§ **READING PASSAGE**
"Hell in all its fury has visited the good people of Victoria. It's an appalling tragedy for the nation." -Prime Minister Kevin Rudd, 2/7/2009
Scientists warned us this was going to happen
IT IS only a couple of years since scientists first told us we could expect a new order of fires in south-eastern Australia, fires of such ferocity they would engulf the towns in their path.
And here they are. The fires of Saturday were not "once in 1000 years" or even "once in 100 years" events, as our political leaders keep repeating. They were the face of climate change.
--Sydney Morning Herald
Our turn may come, too, probably starting in California or the mountain West. It may not be long now.
The awful fires in Victoria, Australia have been covered by two of our most informed and best writers, Australia Burning Up and Drowning at the Same Time (JohnnyRook) and Australia Fires kill 128 (FishOutOfWater). I would like to add to their coverage, and try to explain as clearly as possible why these fires should be regarded as the face of climate change, and why we can expect similar events to happen here.
The fires have already come to be regarded as the worst natural disaster in Australia's history, worsethan the Bali bombings (which were themselves called Australia's 9/11).
To get a sense of how traumatic this has been, check out the Sydney Morning Herald's front page. The stories are horrendous. According to one article
Nearly 600 patients have presented to emergency departments in Victoria, said a spokesman for the state's Health Minister, Daniel Andrews. Of these 120 were admitted, 55 of them children...
many of the victims had watched others perish in the fires and had run or crawled through fire to escape... "The classic burns patterns that we are seeing is mostly due to people who have been forced to run through flames or have been exposed to extremely high radiant heat temperatures,"
Briefly, Victoria (in Southeastern Australia) has been facing a severe drought for years. There's also recently been a heat-wave, with the temperature briefly hitting 115 degrees F last week. Extraordinarily dry conditions and heat led to massive fires, which as of this writing have killed at least 135 people and possibly over 200. The latter figure is almost exactly the same fraction of the population as were killed in the US on September 11th, 2001. And it all happened because southern Australia is very dry.
Why was Southern Australia So Dry?
Look at the world's deserts on a map. Notice something? They're all at about the same latitude, 25 (north or south), plus or minus 10 degrees. All the deserts (Sahara, Saudi Arabia's Empty Quarter, Mojave, Attacama, and all the others fit this pattern.
This is not a coincidence.

§ **DATA PROVIDED**
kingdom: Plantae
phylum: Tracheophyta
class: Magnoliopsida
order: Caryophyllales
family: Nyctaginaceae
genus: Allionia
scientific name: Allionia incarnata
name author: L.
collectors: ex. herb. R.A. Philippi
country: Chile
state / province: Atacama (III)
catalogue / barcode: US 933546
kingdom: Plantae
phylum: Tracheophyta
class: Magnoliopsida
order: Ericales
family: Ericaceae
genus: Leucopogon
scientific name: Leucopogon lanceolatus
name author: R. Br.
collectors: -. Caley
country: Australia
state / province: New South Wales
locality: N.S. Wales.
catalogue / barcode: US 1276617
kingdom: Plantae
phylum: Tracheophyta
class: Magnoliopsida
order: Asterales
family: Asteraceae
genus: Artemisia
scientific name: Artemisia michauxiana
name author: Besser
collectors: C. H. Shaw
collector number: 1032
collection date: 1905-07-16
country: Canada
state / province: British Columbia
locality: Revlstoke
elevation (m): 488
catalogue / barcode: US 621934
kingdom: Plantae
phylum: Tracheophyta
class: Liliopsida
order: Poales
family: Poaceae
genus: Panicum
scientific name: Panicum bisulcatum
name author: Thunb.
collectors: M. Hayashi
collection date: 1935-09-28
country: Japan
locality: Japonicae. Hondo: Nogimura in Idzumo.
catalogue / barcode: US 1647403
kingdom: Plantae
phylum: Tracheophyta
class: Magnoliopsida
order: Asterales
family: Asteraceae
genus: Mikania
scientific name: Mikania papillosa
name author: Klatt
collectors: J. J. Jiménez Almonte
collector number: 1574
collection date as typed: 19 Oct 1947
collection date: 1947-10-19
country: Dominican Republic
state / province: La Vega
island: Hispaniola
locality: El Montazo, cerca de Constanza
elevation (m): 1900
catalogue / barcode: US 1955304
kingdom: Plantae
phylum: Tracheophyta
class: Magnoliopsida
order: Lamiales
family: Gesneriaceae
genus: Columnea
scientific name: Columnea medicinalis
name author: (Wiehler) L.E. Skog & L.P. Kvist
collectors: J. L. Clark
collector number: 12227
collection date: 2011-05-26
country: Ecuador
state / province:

§ **WORK TO BE COMPLETED**
Write the next part of the article on the Victoria bushfires and climate change, beginning right after its final sentence.

§ **TASK OUTPUT**
Basically, the equator is hot. So hot air near the equator grabs lots of moisture, rises, cools and loosing moisture (which falls as rain on the tropics, creating rainforests), spreads out about 30 degrees towards the poles, and then (stripped of its moisture) descends. (This is called the "Walker circulation".) Throw in a rainshadow or similar geographic feature, and you have a desert.
Simplifying a bit, as Global Warming intensifies, the tropics expand. As the tropics expand, the Walker circulation is expected to expand a bit too, and that dry area where all the world's deserts are located moves a bit closer to the poles. Lots of other changes in precipitation happen, too.
FishOutOfWater has described how these "changes in precipitation" (such a mild-mannered phrase) lead to, well, firestorms.
Our turn is coming
Across the American west, trees are dying due to climate change. A few weeks ago, a study found
Old-growth forests once studded with pine, hemlock and fir trees are dying across the western U.S. and Canada at double the rate of a half-century ago in what scientists are blaming on climate change... So far it’s only been a slight thinning of the forests," van Mantgem wrote. "The main concern is that thinning could become much more rapid.
This same part of the country is supposed to dry out due to climate change, and is indeed already in the midst of a multi-year drought according to the US Drought Monitor.
Meanwhile, California is experiencing an unusually severe drought
State water officials on Thursday announced that California's snowpack is 61 percent of normal for this time of year, prompting widespread concerns that after two previous dry years, the state... could face the first widespread mandatory water rationing since the early 1990s.
"We may be at the start of the worst California drought in modern history,'' said Lester Snow, director of the California Department of Water Resources.
Looking down the road several decades, as incoming Secretary of Energy (and longtime Californian) Steven Chu noted last week (my emphasis)
"I don't think the American public has gripped in its gut what could happen," he said. "We're looking at a scenario where there's no more agriculture in California." And, he added, "I don't actually see how they can keep their cities going" either.
Again, Steven Chu is not some nut. He is a Nobel Laureate and the Secretary of Energy.
Droughts, warming and dead trees- these are the necessary ingredients for massive fires.
How many canaries do we need?
When the Arctic Ice cap started melting much faster than predicted, the climate deniers implied it was caused by undersea volcanoes (without ever explaining why these undersea volcanoes warmed the air as well as the water, or how they melted ice thousands of miles away, etc.)
When Australia was hit by the largest fires in its history-- just as predicted by climate models-- the NY Times runs a front page article focussing on the role of arson.
The evidence is overwhelming, even if not yet a certainty. The first hints of Global Warming are here; far worse is yet to come. The risk is not only that it may wipe out half the species on earth or threaten the lives of hundreds of millions in the developing world. It will hit developed countries, too.
How many more warnings do we need?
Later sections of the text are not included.